If I pay for it, I expect it to be DRM-free. If the pirates can figure out how to publish a quality product, I'm sure the real distributors can do so as well.
My home media distribution injects weather/sports/gcal alert tickers into video streams that get sent all over the house. I've put quite a bit of time and effort and money into building a nifty system. I'm perfectly willing to pay for my content, but if you demand I use HDCP and disable useful features that my family has enjoyed for years, then you can go fuck yourself.
The current one. And the next one.
Schools are basically jails, and train kids to accept prison conditions - look at it objectively. Tracking devices in the phones. Recorded calls, recorded messages, emails. Soon, tracking built into the computers in cars, unkillable. Ebooks recorded, times, dates. Anything that flows in packets, recorded. Your movements, recorded, even if you ditch a phone and a car, 'cause cameras will watch you - and listen, too. The cameras and trackers and mics are shrinking, and with zero societal will to stop it, will be everywhere.

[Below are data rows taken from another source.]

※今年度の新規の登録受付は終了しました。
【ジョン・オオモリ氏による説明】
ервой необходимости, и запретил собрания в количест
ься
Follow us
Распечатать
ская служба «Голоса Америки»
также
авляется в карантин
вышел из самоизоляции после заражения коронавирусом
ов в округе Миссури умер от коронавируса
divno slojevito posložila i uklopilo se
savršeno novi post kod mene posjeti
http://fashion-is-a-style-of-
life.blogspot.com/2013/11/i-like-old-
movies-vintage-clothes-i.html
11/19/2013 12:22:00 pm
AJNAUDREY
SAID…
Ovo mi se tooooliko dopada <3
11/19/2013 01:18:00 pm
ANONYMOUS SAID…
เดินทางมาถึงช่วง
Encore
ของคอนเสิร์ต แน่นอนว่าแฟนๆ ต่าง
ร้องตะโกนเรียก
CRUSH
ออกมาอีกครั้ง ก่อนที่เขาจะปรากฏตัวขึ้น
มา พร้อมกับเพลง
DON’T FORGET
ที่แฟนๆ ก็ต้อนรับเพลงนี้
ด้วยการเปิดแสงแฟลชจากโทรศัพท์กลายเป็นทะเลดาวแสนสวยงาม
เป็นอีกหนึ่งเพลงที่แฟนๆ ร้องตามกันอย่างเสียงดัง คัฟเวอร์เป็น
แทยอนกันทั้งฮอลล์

Yes, this generation. It starts in the schools, the acceptance of strip searches, phone tracking, drug searches, notebooks with cameras that watch the student... come on, the new crop of adults have been in jail since they were born, figuratively, and have been trained to accept it.
The next generation? Just keep exponentially increasing the surveillance, and the acceptance. Police states are not, historically speaking, unwelcome. People trade freedom for safety all the time, always have, if they are scared properly. The few who become bullied and targeted by the people behind the cameras and trackers are not interesting to people. "They" are by definition criminals, anyway.

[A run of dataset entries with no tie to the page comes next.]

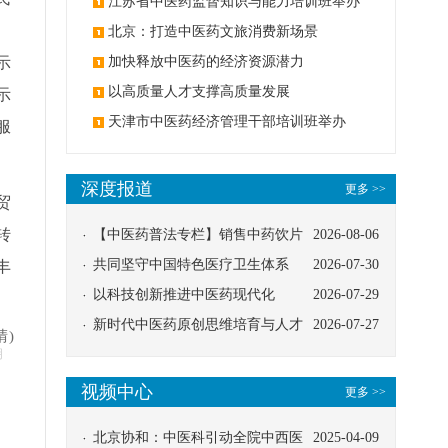
办
江苏省中医药监督知识与能力培训班举办
、
北京：打造中医药文旅消费新场景
示
加快释放中医药的经济资源潜力
以高质量人才支撑高质量发展
示
天津市中医药经济管理干部培训班举办
服
深度报道
更多 >>
贸
转
【中医药普法专栏】销售中药饮片
2026-08-06
应告知煎服方法及注意事项
共同坚守中国特色医疗卫生体系
2026-07-30
丰
以科技创新推进中医药现代化
2026-07-29
新时代中医药原创思维培育与人才
2026-07-27
晴)
明
发展路径探索
视频中心
更多 >>
北京协和：中医科引动全院中西医
2025-04-09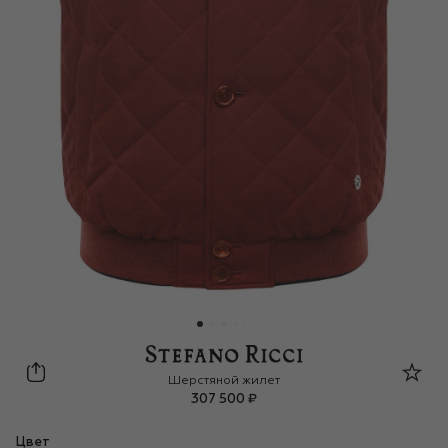
Stefano Ricci
Шерстяной жилет
307 500 ₽
Цвет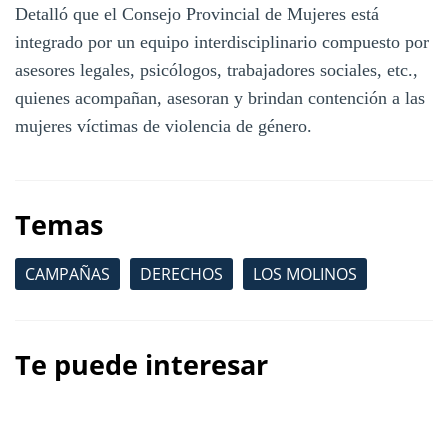
Detalló que el Consejo Provincial de Mujeres está
integrado por un equipo interdisciplinario compuesto por
asesores legales, psicólogos, trabajadores sociales, etc.,
quienes acompañan, asesoran y brindan contención a las
mujeres víctimas de violencia de género.
Temas
CAMPAÑAS
DERECHOS
LOS MOLINOS
Te puede interesar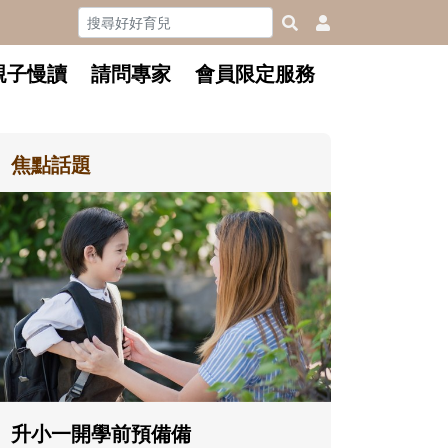
親子慢讀
請問專家
會員限定服務
焦點話題
和孩子一起長大的那個男人│讀
懂父親的不同模樣
沒有人天生就擅長當爸爸！男人總是
在一次次「前所未有」的體驗中，跟
著孩子一起長大。從給予安全感的肢
體遊戲，到獨立自主、角色認同及解
決問題的能力養成。爸爸正嘗試用不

I ain't afraid of evil bastards half as much as I am afraid of a population that doesn't understand what freedom actually means, and what they give up to be "safe". They has been zero effective backpush against this era, and it will get worse.
Because 5 dollars for every movie or episode of a show id like to watch will break me.

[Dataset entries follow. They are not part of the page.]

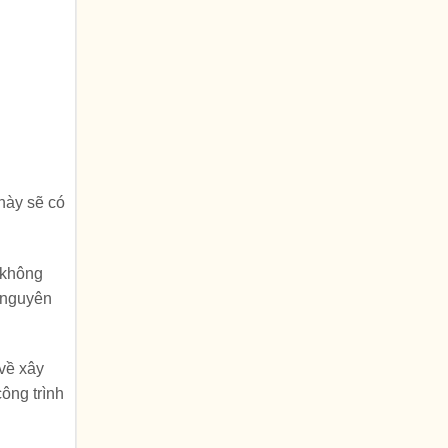
này sẽ có
t không
 nguyên
 về xây
ông trình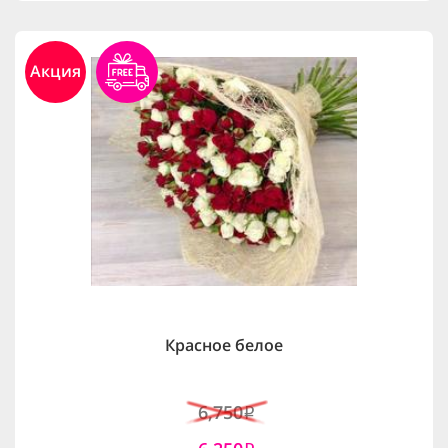
Акция
Красное белое
6,750
i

In other words, based on some undisclosed justification, you are entitled to all-you-can-eat entertainment.
Care to share what that reason is? Are you also entitled to free internet, free Office software, free MS SQL CALs, free vSphere enterprise licenses?
Well then sorry, you deserve to have your Internet shut off.
God forbid we pay money for things which have value
If it has ads and/or drm, it doesn't have value. The value was added by the pirates, who went to the trouble of removing those things. I'd be willing to pay them.
Yes.
You didnt share your reasoning, I was hoping to present it to our VMWare sales rep and ask if they could also hurry up with version 6, and perhaps deliver it with a free cake.
Where did you get the idea that one would have to do something illegal to be abused by this policy? One need only be accused, and that without any objective, public standard of evidence or significant opportunity to rebut, and no penalty for reckless or even deliberately false accusations.
Those who would give up essential liberty to purchase a little temporary safety, deserve neither liberty nor safety.
since when is sharing stealing
Everyone on Slashdot seems hung up on this idea that because it's not a physical good, redistribution means nothing. That's just not true.
Let me try a different analogy...let's say my job is doing really awesome SAT (or whatever) training courses. I have spent a long time developing the course so I can deliver you a two-hour course that will help you ace your upcoming exam, and as a benefit I record it so that you can watch it again after I leave. You think it's a great course. You turn around and, because you think other people will want it, you send the video I gave you to all your friends in high school.
Did I lose any physical goods as a result of your "sharing?" Nope. Can I still give my course? Yep. Were some of your friends never going to sign up for my course? Absolutely! But were there some of your friends who might have taken my course if you told them it was great, but didn't send it to them for free? Yeah, probably. And that's where "sharing" becomes "theft" - if I wanted my training to be free, I would have made it free. It's my training and I should be able to say what it costs, whether it's a physical good or not.